A Measurement of Current and Voltage Associated with Portable Heater and Some Safety Considerations.

Cold days are about to set upon us, my wife and I that is. One day, I think Monday 08 February 2021, will have a Low Temperature of 4˚ F. When we bought this house, it was terribly cold. In the bedroom, in addition to the furnace being on, we used 2 heaters, on low, cycling, on different circuits. We had the house re-wired, so we had Dedicated Receptacles installed in each bedroom for an Air Conditioner. The remainder of each room is installed on it’s own circuit. So, plugged into the A/C Receptacle is good for 20 Amps, and 15 Amps plugged into any other receptacle in the room.

Since that winter, we had the attic insulated, and the walls to the home insulated. It’s not only much easier and cheaper to heat, it’s deadened outside sounds. We now use one heater, cycling, on low, on the A/C Circuit, and the furnace is on 68 or 69 at night.

### Supplied material
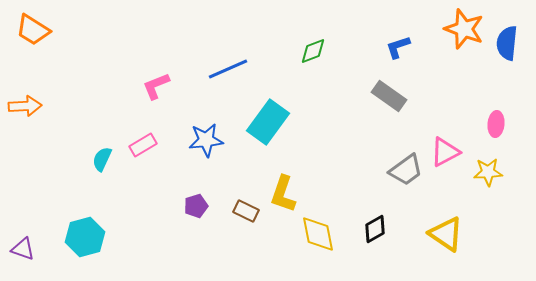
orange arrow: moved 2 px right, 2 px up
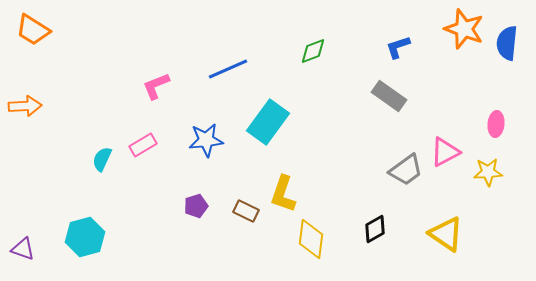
yellow diamond: moved 7 px left, 5 px down; rotated 18 degrees clockwise
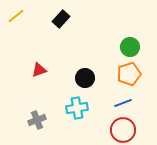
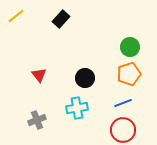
red triangle: moved 5 px down; rotated 49 degrees counterclockwise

### Stated goal 1
From the portable heater article, quote the passage from "Since that winter, we" to "69 at night.".
### Stated goal 2
According to the portable heater article, how many amps is a device plugged into the A/C receptacle good for?
### Stated goal 3
Condense the paragraph of the portable heater article that begins "Since that winter" into a shorter version that keeps its main facts.

### Right answer 1
Since that winter, we had the attic insulated, and the walls to the home insulated. It’s not only much easier and cheaper to heat, it’s deadened outside sounds. We now use one heater, cycling, on low, on the A/C Circuit, and the furnace is on 68 or 69 at night.

### Right answer 2
20 amps.

### Right answer 3
After that winter, the attic and the walls were insulated. This made the house much easier and cheaper to heat and muffled outside sounds. Now one heater runs on low, cycling, on the A/C circuit, and the furnace is set to 68 or 69 at night.